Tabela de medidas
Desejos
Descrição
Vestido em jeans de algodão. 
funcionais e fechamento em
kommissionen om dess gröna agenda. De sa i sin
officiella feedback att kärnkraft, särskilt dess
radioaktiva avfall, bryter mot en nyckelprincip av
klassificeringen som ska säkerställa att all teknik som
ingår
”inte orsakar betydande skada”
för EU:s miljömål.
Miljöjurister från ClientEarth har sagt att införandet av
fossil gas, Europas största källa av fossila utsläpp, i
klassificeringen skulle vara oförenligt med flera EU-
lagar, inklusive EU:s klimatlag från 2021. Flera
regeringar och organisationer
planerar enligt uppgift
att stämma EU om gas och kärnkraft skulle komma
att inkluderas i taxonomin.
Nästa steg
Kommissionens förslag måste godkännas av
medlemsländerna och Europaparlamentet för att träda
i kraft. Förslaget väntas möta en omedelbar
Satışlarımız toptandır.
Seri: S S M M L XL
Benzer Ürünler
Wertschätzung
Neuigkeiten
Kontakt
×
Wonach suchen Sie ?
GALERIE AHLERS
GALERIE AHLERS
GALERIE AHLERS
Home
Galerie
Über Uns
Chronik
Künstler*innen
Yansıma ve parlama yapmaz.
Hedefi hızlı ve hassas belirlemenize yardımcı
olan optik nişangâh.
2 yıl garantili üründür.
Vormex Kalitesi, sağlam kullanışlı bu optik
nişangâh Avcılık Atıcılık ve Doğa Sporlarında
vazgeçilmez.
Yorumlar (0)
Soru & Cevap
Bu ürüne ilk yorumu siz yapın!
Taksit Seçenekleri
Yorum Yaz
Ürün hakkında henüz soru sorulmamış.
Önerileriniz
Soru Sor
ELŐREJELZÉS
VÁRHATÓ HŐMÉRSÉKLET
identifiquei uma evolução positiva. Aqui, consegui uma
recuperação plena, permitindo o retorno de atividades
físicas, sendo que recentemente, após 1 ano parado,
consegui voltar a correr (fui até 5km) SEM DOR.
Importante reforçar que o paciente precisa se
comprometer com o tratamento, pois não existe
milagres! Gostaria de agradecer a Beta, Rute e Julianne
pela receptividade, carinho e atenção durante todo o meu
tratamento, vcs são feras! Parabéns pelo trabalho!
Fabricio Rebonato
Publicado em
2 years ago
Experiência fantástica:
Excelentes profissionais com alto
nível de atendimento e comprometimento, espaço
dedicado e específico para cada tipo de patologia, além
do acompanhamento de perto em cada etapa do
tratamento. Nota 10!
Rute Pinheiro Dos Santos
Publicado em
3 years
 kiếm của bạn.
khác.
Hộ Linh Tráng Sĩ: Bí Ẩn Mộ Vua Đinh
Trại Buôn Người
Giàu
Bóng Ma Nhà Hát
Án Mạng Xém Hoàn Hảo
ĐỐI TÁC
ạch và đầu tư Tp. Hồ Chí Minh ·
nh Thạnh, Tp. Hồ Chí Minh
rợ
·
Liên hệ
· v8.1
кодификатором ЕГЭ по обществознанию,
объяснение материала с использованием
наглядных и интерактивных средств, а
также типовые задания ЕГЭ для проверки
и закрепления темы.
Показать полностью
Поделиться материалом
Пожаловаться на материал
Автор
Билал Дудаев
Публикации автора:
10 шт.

• DIRECTIONS FOR THIS TASK: Please pull out every line of the records above that contains the word "tratamento", matching case exactly.

• TASK RESULT:
comprometer com o tratamento, pois não existe
tratamento, vcs são feras! Parabéns pelo trabalho!
tratamento. Nota 10!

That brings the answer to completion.